■ **PROBLEM DETAILS**
Please copy word for word the passage in the column on Joe Lieberman below, starting at the words "The good-guy part" and running through "raised them one.".

■ **GIVEN TEXT**
_ _ _

The Joe That I Know
The Senator is a genuinely nice guy, but he must be careful about
one thing
BY MARGARET CARLSON
Joe Lieberman is a good guy. how many times have you heard that
this week? Even George Bush said so, adding that it made
Lieberman just like him! Lieberman dispatched that one with the
old chestnut about thinking the veterinarian and the taxidermist
are alike since both give you back your dog. How like a good guy
to tell such a lame joke with such obvious delight. Rubber-faced,
slow-talking, yet irrepressibly exuberant, Lieberman at his
introduction in Nashville, Tenn., was already rubbing off on the
usually constrained Gore, who nearly scampered about the stage
retrieving a camera left there by Tipper and handing Lieberman a
handkerchief to wipe his sweating face. (Memo to Gore fashion
consultant: Lieberman's white shirt stayed dry because he wore an
undershirt.)
The good-guy part of Lieberman wouldn't be worth mentioning if
Republicans weren't striving to be the Good Guy Party. The Bush
campaign is premised almost exclusively on the strength of Bush's
personality and the perceived weakness of Gore's and the
character-free behavior of You-Know-Who. Now Gore has seen the
Republicans' Barney-ness and raised them one.

_ _ _

■ **MATERIAL**
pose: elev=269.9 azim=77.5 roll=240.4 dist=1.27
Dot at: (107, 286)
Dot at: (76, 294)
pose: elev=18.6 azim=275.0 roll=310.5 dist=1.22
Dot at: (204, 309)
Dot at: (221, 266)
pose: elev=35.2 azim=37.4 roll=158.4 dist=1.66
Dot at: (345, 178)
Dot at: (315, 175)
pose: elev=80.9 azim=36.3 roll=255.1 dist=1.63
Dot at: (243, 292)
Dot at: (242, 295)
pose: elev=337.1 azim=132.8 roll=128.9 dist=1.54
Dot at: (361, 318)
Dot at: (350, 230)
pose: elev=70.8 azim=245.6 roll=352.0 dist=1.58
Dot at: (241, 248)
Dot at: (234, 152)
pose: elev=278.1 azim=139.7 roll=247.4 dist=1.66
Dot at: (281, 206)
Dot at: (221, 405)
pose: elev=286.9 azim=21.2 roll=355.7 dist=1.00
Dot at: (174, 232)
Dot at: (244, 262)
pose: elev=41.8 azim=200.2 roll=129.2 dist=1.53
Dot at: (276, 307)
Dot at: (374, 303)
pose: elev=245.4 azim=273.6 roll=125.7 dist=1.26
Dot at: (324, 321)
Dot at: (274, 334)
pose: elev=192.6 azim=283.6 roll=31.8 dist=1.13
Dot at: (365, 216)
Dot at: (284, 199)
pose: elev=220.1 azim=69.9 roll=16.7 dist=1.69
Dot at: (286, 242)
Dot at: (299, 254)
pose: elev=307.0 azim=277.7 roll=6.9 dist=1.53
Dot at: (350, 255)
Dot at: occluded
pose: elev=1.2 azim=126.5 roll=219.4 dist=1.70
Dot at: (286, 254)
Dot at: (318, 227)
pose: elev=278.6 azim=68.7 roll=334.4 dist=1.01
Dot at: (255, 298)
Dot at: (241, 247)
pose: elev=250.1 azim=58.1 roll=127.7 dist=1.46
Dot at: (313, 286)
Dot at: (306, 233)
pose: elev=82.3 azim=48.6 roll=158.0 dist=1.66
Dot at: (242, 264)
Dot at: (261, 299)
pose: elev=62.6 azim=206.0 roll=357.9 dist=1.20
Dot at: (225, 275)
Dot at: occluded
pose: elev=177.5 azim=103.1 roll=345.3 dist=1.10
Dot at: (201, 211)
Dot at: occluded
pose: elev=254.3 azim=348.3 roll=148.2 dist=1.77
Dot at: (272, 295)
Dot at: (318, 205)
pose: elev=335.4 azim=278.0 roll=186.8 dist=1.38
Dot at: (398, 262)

_ _ _

■ **OUTPUT OF THE TASK**
The good-guy part of Lieberman wouldn't be worth mentioning if
Republicans weren't striving to be the Good Guy Party. The Bush
campaign is premised almost exclusively on the strength of Bush's
personality and the perceived weakness of Gore's and the
character-free behavior of You-Know-Who. Now Gore has seen the
Republicans' Barney-ness and raised them one.